After you have solved the ##X## equation you have eigenfunctions ##X_n(x)=\sin(\frac {n\pi x}{10}x)## and your next step is to solve ##Y''-\frac{n^2\pi^2}{10^2}Y=0## with ##Y(0)=100,\, Y(30)=0##. Frequently in this type of problem it is better to use the {sinh,cosh} family than the exponentials.
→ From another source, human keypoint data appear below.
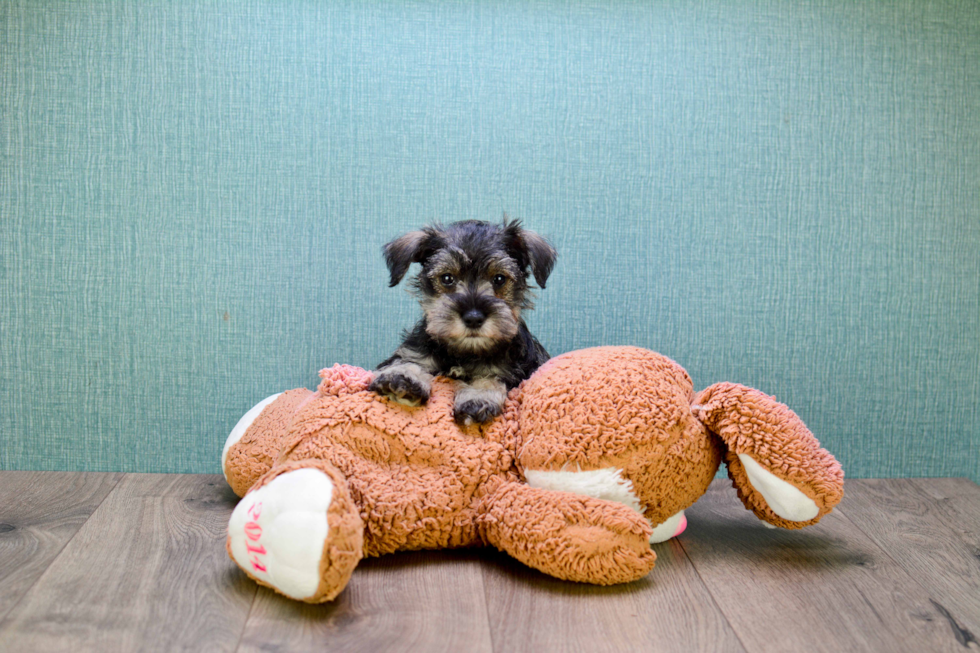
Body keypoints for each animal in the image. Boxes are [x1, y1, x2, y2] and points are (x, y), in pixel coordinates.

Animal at [370, 216, 556, 426]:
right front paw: (402, 376)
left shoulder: (515, 372)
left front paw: (477, 398)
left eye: (499, 279)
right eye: (447, 278)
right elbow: (409, 361)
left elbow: (491, 376)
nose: (473, 318)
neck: (464, 352)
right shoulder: (415, 351)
In particular, I would suggest writing the solution as$$
Y(y) = C\sinh(\frac {n\pi}{10}y)+ D\sinh(\frac {n\pi}{10}(30-y))$$Then using ##Y(30)= 0## immediately tells you ##C=0## so you have ##Y## eigenfunctions$$
Y_n(y) = \sinh(\frac {n\pi}{10}(30-y))$$Now you have the solution$$
T(x,y) = \sum_{n=1}^\infty X_n(x)Y_n(y)=
\sum_{n=1}^\infty c_n \sinh(\frac {n\pi}{10}(30-y))\sin(\frac {n\pi x}{10})$$Now apply your last boundary condition ##T(x,0)=100##:$$
100 = \sum_{n=1}^\infty c_n \sinh(\frac {n\pi}{10}(30))\sin(\frac {n\pi }{10}x)$$Now set ##c_n \sinh(\frac {n\pi}{10}(30))##equal to the Fourier coefficient and it should all work to give you an analytical solution.

 

[mliuzzolino]

Thanks for the response!

I understand where the following comes from:
[itex] Y'' - \dfrac{n^2 k^2}{10^2}Y = 0 [/itex]

Then we find from it:

[itex] Y = Ce^{\dfrac{n \pi y}{10}} + De^{-\dfrac{n \pi y}{10}} [/itex]
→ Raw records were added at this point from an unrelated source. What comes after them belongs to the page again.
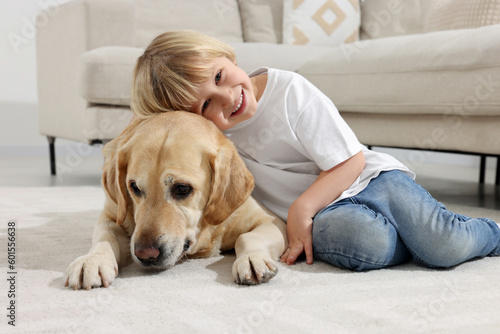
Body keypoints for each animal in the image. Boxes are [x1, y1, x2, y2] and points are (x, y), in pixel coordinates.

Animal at [64, 111, 288, 288]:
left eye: (182, 188)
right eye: (134, 187)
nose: (145, 253)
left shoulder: (271, 221)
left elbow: (247, 237)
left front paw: (251, 258)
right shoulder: (111, 215)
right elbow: (105, 237)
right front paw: (92, 261)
I understand that [itex] sinh(x) = \dfrac{1}{2}(e^x - e^{-x}) [/itex].

However, I don't understand how we can arrives at

[itex] Y(y) = C [/itex] sinh [itex] (\dfrac{ n \pi}{10}y) + D [/itex] sinh [itex] ( \dfrac{n \pi}{10} (30 - y)) [/itex]
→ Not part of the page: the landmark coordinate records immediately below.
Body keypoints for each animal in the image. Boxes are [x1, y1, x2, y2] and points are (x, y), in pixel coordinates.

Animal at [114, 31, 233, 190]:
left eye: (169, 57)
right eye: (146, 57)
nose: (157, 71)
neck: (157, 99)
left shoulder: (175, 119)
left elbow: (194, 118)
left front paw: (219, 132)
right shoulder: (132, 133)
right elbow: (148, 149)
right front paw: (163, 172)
I think this it the step that I'm completely lost on.

 

[LCKurtz]

sinh(a-y) has an addition formula similar to the trig formula, so it is a linear combination of sinh(y) and cosh(y), which in turn are linear combinations of ##e^y## and ##e^{-y}##. As long as the pair is linearly independent you can use them for the general solution. The pair I have chosen just makes the arithmetic a bit easier.

 

[mliuzzolino]

sinh(a-y) has an addition formula similar to the trig formula, so it is a linear combination if sinh(y) and cosh(y), which in turn are linear combinations of ##e^y## and ##e^{-y}##. As long as the pair is linearly independent you can use them for the general solution. The pair I have chosen just makes the arithmetic a bit easier.

I apparently need to familiarize myself more with hyperbolic functions! I should have assumed there was some trick like this. Thanks a lot for your help! It all makes sense now. :)

 

[LCKurtz]

I apparently need to familiarize myself more with hyperbolic functions! I should have assumed there was some trick like this. Thanks a lot for your help! It all makes sense now. :)

You're welcome. There is one little thing I mis-wrote. I said your ##Y## boundary value problem had ##Y(30)=0## and ##Y(0)= 100##. I shouldn't have included ##Y(0)= 100## at that point because ##100=T(x,0)=X(x)Y(0)## does not imply ##Y(0)= 100##. The nonhomogeneous condition ##100=T(x,0)## was used after the series for ##T(x,y)## was developed.